ACTIVITY —
With the pictures removed, set down all of the entries below exactly.

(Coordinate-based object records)

——————————

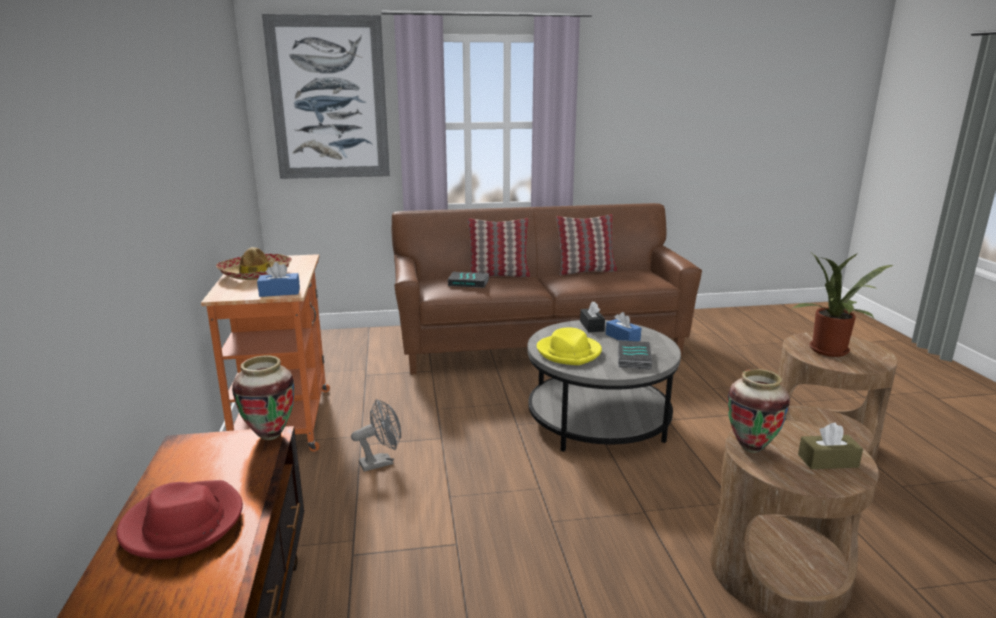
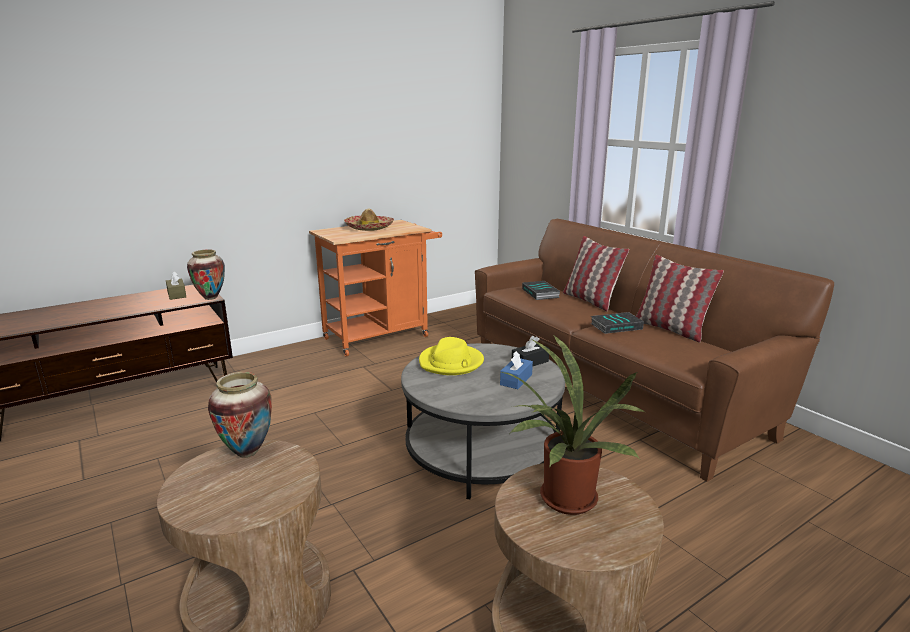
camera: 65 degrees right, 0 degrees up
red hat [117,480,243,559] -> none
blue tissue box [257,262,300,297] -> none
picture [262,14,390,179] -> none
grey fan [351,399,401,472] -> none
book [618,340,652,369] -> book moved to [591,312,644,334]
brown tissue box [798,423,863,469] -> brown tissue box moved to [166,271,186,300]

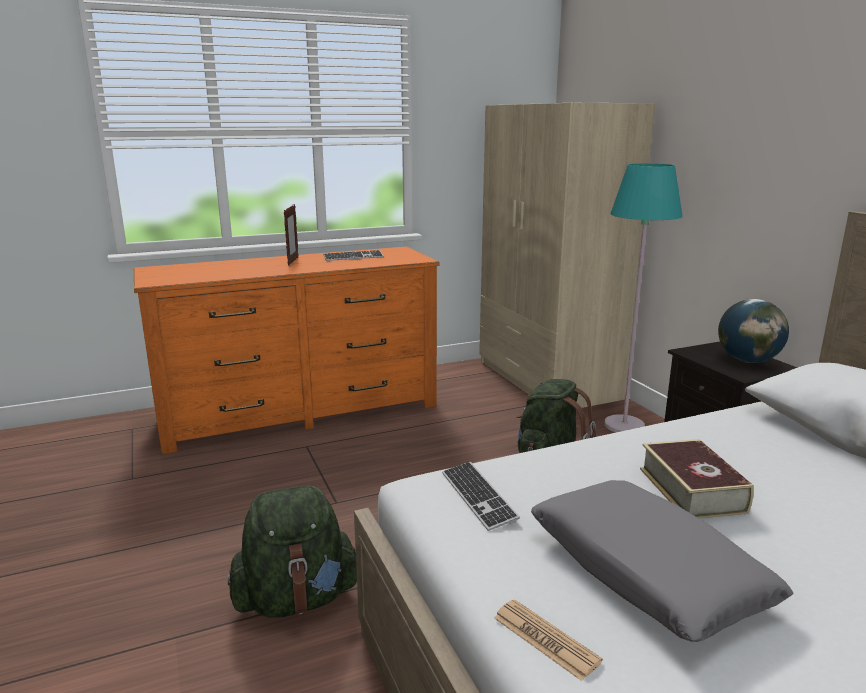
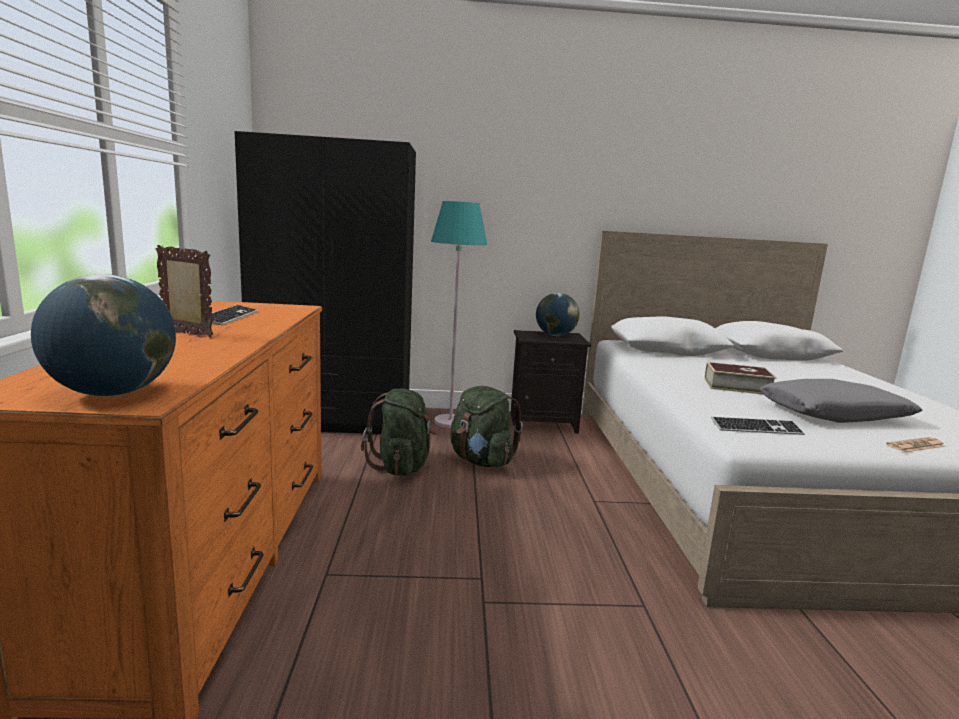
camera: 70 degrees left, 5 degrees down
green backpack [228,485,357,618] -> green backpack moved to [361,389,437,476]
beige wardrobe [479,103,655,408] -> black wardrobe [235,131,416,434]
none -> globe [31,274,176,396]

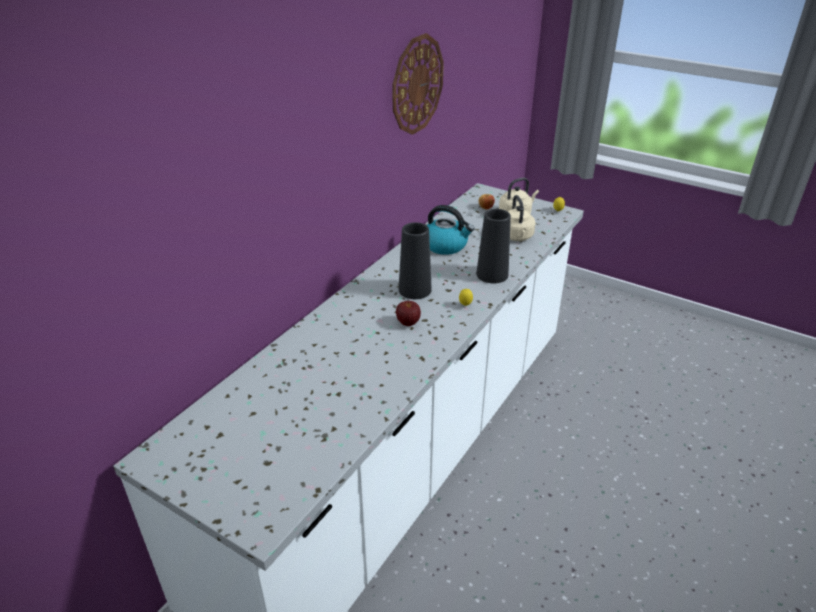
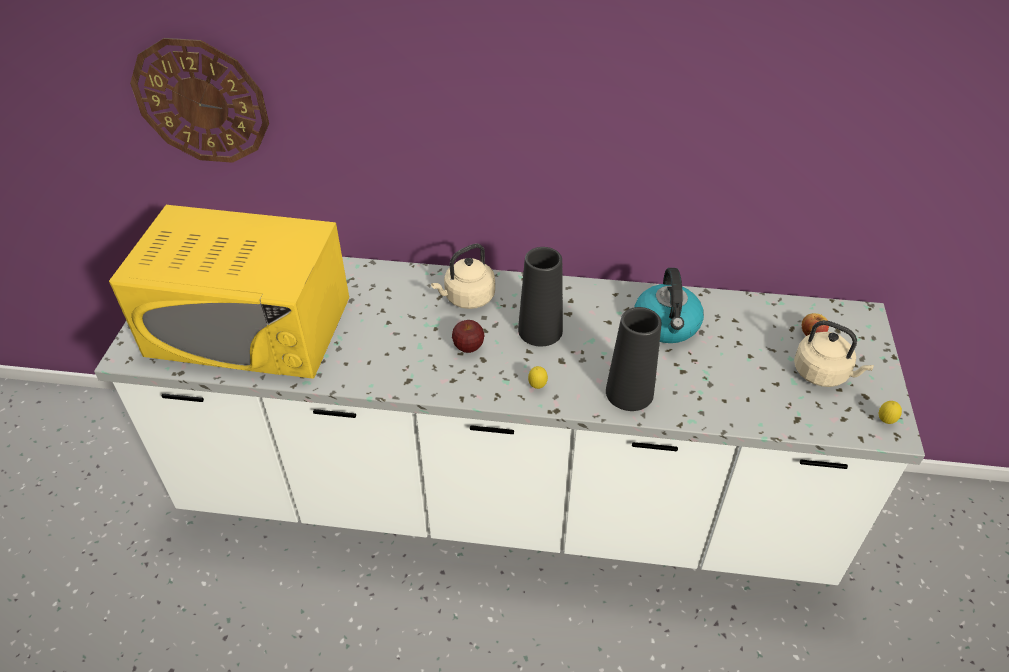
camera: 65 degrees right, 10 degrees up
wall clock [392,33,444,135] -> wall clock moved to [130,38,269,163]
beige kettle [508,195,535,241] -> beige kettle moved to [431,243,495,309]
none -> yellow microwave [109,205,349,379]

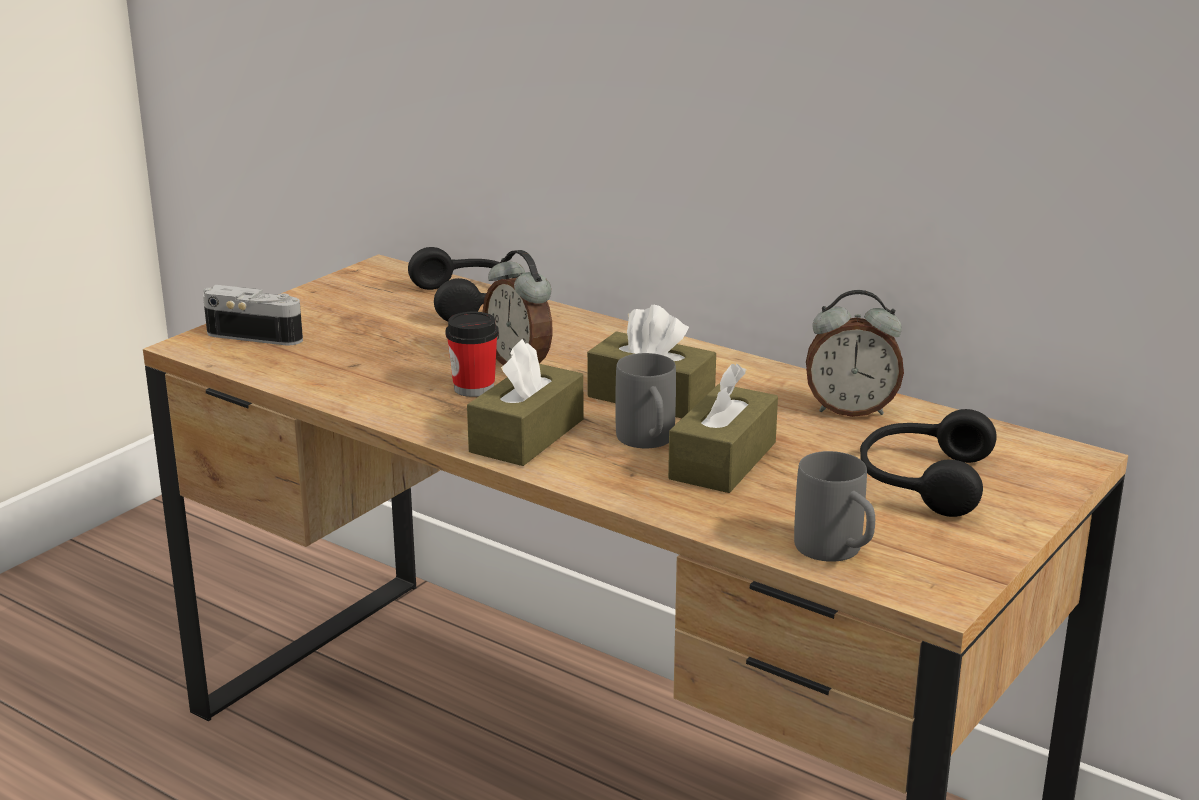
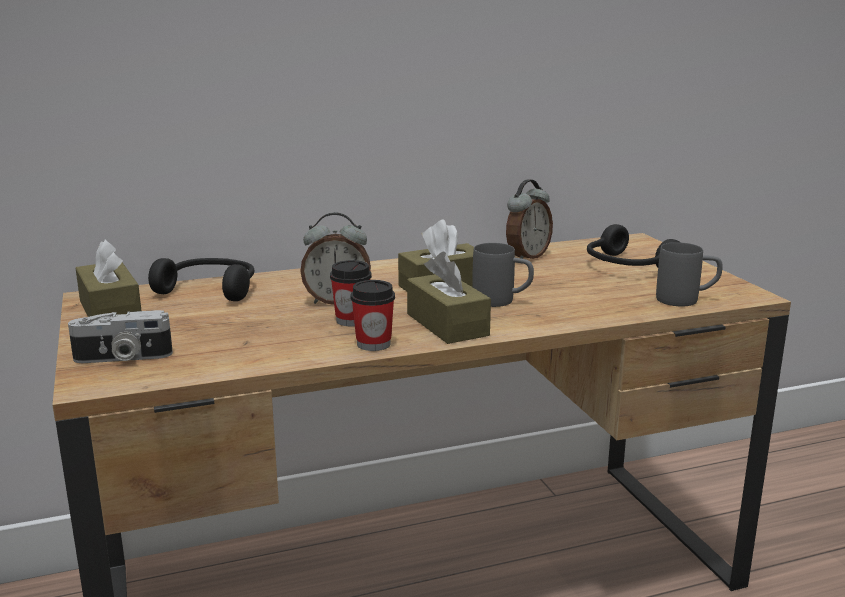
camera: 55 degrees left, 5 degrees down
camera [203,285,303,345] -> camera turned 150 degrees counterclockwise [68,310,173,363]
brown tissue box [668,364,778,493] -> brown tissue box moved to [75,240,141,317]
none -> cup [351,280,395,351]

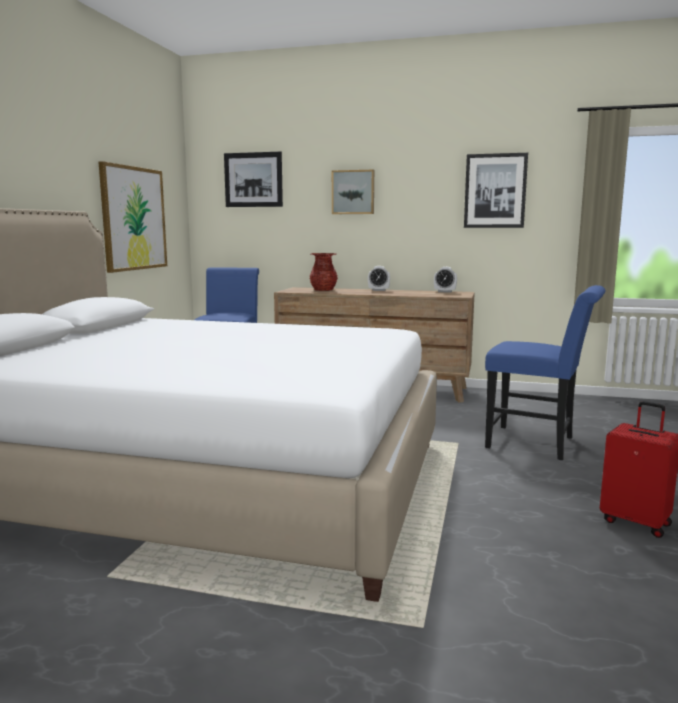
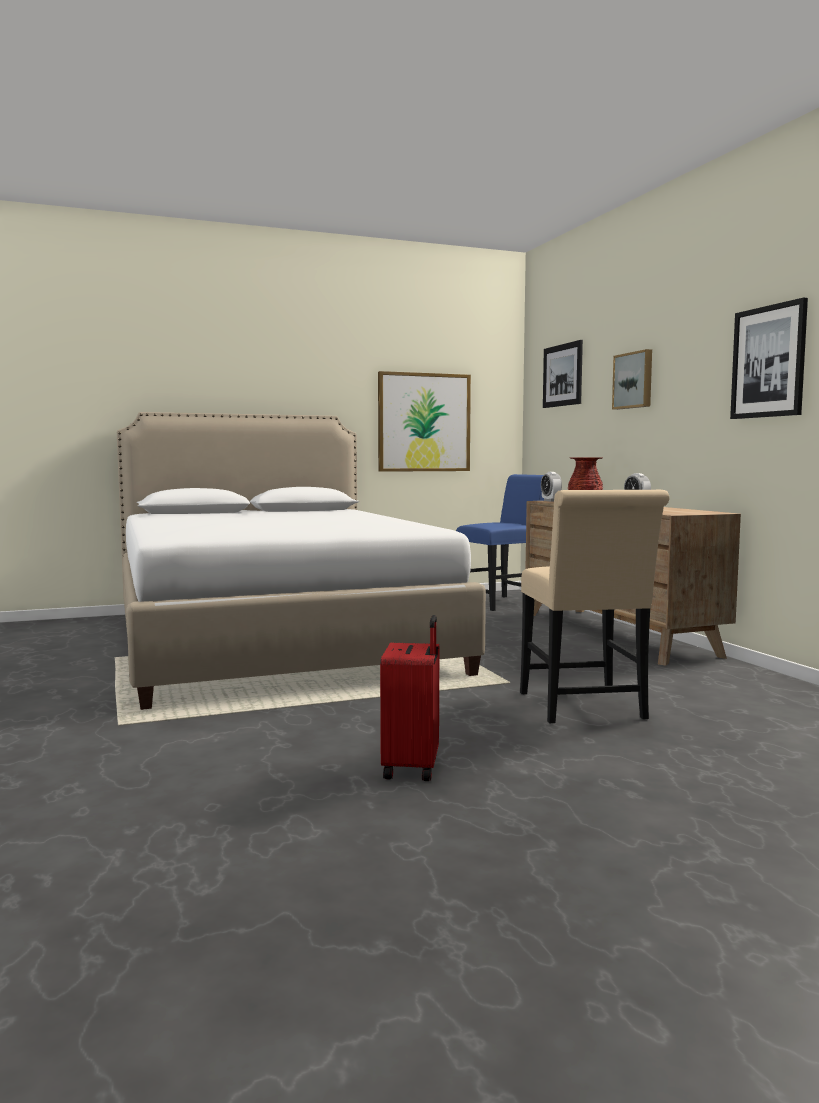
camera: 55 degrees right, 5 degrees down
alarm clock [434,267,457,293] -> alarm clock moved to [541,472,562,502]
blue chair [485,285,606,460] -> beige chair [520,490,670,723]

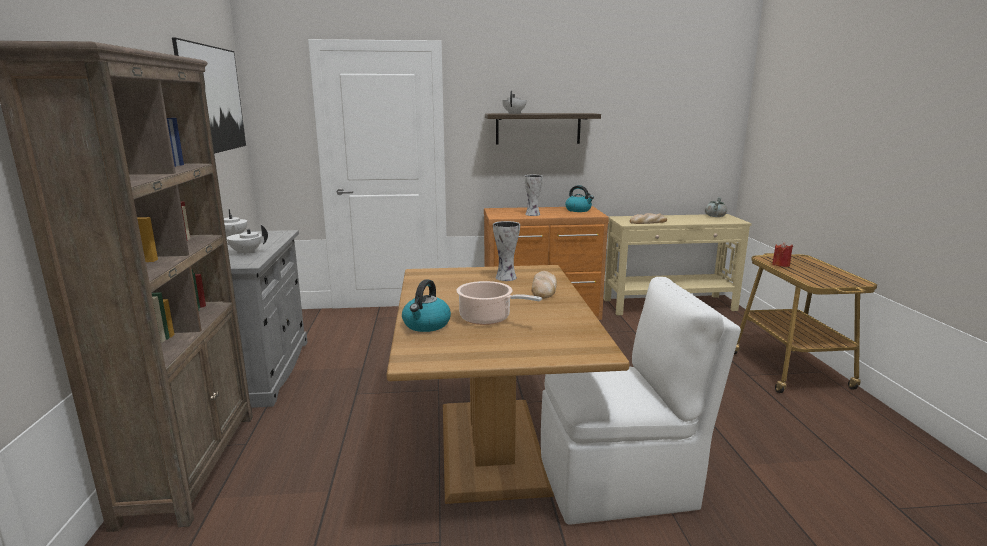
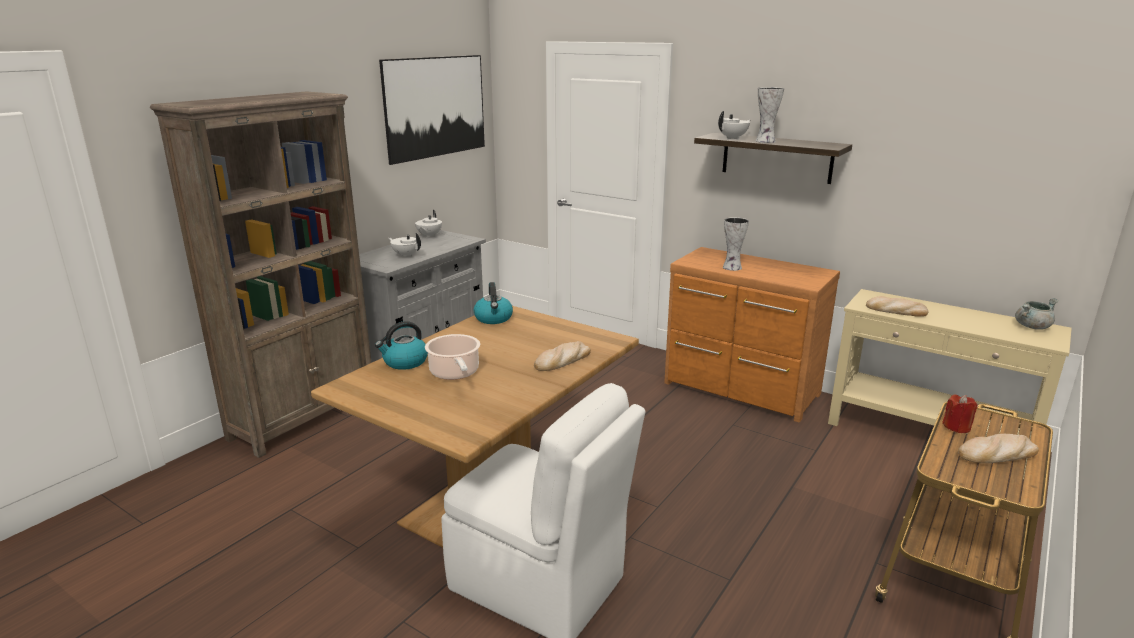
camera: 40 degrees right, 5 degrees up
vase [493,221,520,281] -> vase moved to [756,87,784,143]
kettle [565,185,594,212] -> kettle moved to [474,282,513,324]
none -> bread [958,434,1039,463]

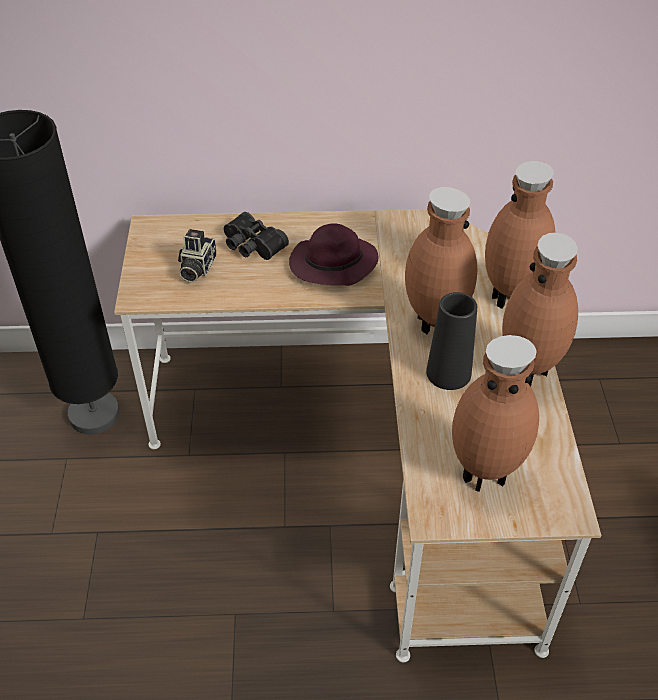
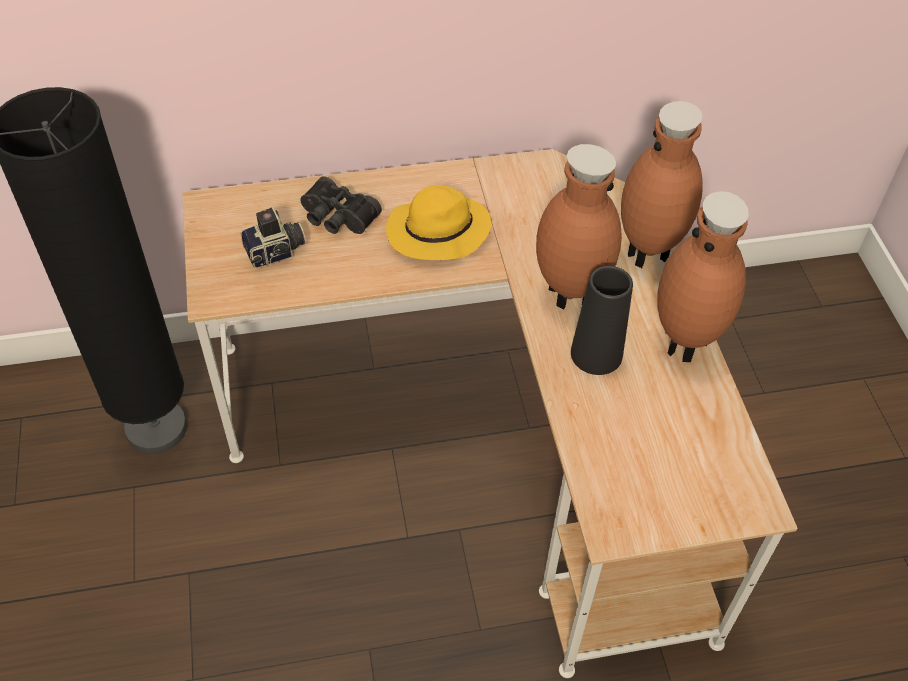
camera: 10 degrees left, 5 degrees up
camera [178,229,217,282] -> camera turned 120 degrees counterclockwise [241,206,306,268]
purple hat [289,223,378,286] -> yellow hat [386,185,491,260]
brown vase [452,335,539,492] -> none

——————————

SOLUTION TO THIS TASK —
camera: 65 degrees right, 0 degrees up
red hat [117,480,243,559] -> none
blue tissue box [257,262,300,297] -> none
picture [262,14,390,179] -> none
grey fan [351,399,401,472] -> none
book [618,340,652,369] -> book moved to [591,312,644,334]
brown tissue box [798,423,863,469] -> brown tissue box moved to [166,271,186,300]

camera: 70 degrees left, 5 degrees down
green backpack [228,485,357,618] -> green backpack moved to [361,389,437,476]
beige wardrobe [479,103,655,408] -> black wardrobe [235,131,416,434]
none -> globe [31,274,176,396]

camera: 65 degrees right, 10 degrees up
wall clock [392,33,444,135] -> wall clock moved to [130,38,269,163]
beige kettle [508,195,535,241] -> beige kettle moved to [431,243,495,309]
none -> yellow microwave [109,205,349,379]

camera: 55 degrees left, 5 degrees down
camera [203,285,303,345] -> camera turned 150 degrees counterclockwise [68,310,173,363]
brown tissue box [668,364,778,493] -> brown tissue box moved to [75,240,141,317]
none -> cup [351,280,395,351]

camera: 55 degrees right, 5 degrees down
alarm clock [434,267,457,293] -> alarm clock moved to [541,472,562,502]
blue chair [485,285,606,460] -> beige chair [520,490,670,723]

camera: 40 degrees right, 5 degrees up
vase [493,221,520,281] -> vase moved to [756,87,784,143]
kettle [565,185,594,212] -> kettle moved to [474,282,513,324]
none -> bread [958,434,1039,463]

camera: 10 degrees left, 5 degrees up
camera [178,229,217,282] -> camera turned 120 degrees counterclockwise [241,206,306,268]
purple hat [289,223,378,286] -> yellow hat [386,185,491,260]
brown vase [452,335,539,492] -> none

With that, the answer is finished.